Lessons Learned in Dealing with Missing Race Data: An Empirical Investigation
- *Corresponding Author:
- Dr. Mulugeta Gebregziabher
Division of Biostatistics and Epidemiology
Medical University of South Carolina, Charleston, USA
E-mail: [email protected]
Received Date: February 13, 2012; Accepted Date: April 13, 2012; Published Date: April 15, 2012
Citation: Gebregziabher M, Zhao Y, Axon N, Gilbert GE, Echols C, et al. (2012) Lessons Learned in Dealing with Missing Race Data: An Empirical Investigation. J Biom Biostat 3:138. doi:10.4172/2155-6180.1000138
Copyright: © 2012 Gebregziabher M, et al. This is an open-access article distributed under the terms of the Creative Commons Attribution License, which permits unrestricted use, distribution, and reproduction in any medium, provided the original author and source are credited.
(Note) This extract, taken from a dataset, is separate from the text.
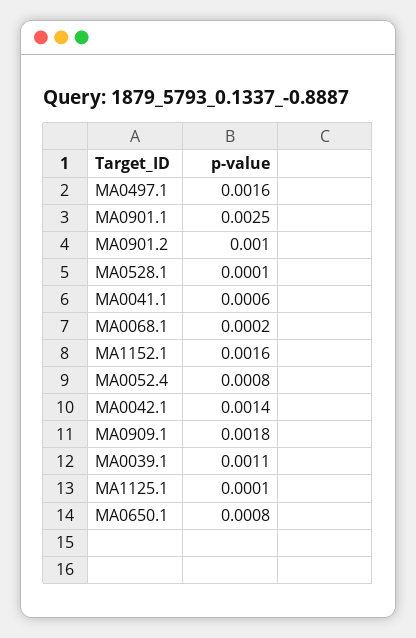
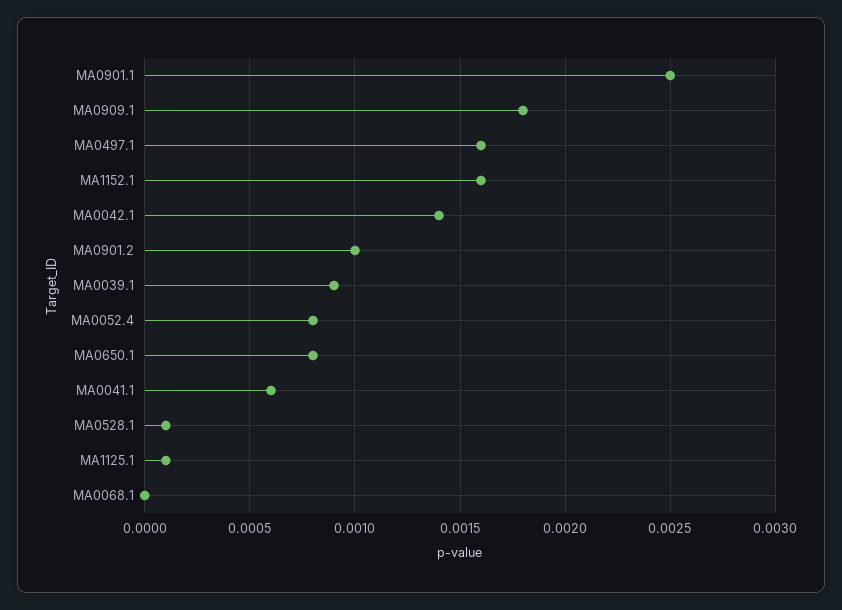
MA0068.1: 0.0002 -> 0
MA0039.1: 0.0011 -> 0.0009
Abstract Background: Missing race data is a ubiquitous problem in studies using data from large administrative datasets such as the Veteran Health Administration and other sources. The most common approach to deal with this problem has been analyzing only those records with complete data, Complete Case Analysis (CCA) which requires the assumption of Missing Completely At Random (MCAR) but CCA could lead to biased estimates with inflated standard errors. Objective: To examine the performance of a new imputation approach, Latent Class Multiple Imputation (LCMI), for imputing missing race data and make comparisons with CCA, Multiple Imputation (MI) and Log-Linear Multiple Imputation (LLMI). Design/Participants: To empirically compare LCMI to CCA, MI and LLMI using simulated data and demonstrate their applications using data from a sample of 13,705 veterans with type 2 diabetes among whom 23% had unknown/ missing race information. Results: Our simulation study shows that under MAR, LCMI leads to lower bias and lower standard error estimates compared to CCA, MI and LLMI. Similarly, in our data example which does not conform to MCAR since subjects with missing race information had lower rates of medical comorbidities than those with race information, LCMI outperformed MI and LLMI providing lower standard errors especially when relatively larger number of latent classes is assumed for the latent class imputation model. Conclusions: Our results show that LCMI is a valid statistical technique for imputing missing categorical covariate data and particularly missing race data that offers advantages with respect to precision of estimates.